Donaldson manufactures filtration systems designed to eliminate contaminants from air liquids, with the bulk of the company's applications addressing intake/exhaust systems and liquid-filtration systems. About 56% of DCI's business is engine product-based, 44% industrial products-based.
That's hardly a glamorous, famed-filled business but Donaldson doesn't mind: it's operations span the U.S., Europe, Asia and other regions, with 30 strategically-located facilities. Donaldson's shares gained 18 cents to end at $41.89 in Tuesday afternoon trading.
Further, although U.S. market softness is expected to continue through at least the end of 2007, DCI stands to gain from emerging market nations' continued investment in infrastructure, construction, mining, and agriculture. Analysts are keeping an eye on Donaldson's raw material / core component costs, but that doesn't negate DCI's advantageous position for the delivery of in-demand goods to emerging market customers. The Reuters F2008/F2009 EPS consensus estimates for DCI are $1.99/$2.26.
[Note: Technical analysis agnostics stop reading here; all others continue.]

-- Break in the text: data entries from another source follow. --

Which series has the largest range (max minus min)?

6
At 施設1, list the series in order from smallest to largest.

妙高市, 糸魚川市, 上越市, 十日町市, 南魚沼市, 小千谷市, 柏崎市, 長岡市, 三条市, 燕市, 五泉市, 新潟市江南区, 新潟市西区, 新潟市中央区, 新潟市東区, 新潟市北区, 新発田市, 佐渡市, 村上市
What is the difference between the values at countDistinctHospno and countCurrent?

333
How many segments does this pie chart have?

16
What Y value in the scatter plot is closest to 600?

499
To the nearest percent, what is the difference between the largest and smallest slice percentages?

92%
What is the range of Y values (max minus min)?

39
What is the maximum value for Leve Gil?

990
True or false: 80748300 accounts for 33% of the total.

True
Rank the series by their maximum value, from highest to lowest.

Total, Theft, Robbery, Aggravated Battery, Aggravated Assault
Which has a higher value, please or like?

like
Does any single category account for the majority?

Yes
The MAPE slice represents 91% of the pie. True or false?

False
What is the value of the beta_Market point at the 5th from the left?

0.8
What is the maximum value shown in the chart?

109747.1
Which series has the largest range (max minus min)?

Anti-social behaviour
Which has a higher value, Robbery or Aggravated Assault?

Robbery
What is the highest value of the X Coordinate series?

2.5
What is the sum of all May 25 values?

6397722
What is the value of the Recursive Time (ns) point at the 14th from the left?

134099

Technically, Donaldson's chart looks strong. After straddling the 50-day moving average for months, the stock is now above it and has been above its 200-day moving average for about 4 months. Further, an August 2007 dip did not violate a long-term uptrend. DCI's p/e of 22 is high, but not outlandish.
Stock Analysis: Donaldson is a moderate-risk stock not suitable for low-risk investors. Investors with an investment horizon longer than 1 year should be rewarded from DCI's shares. Sell / Stop Loss: $28.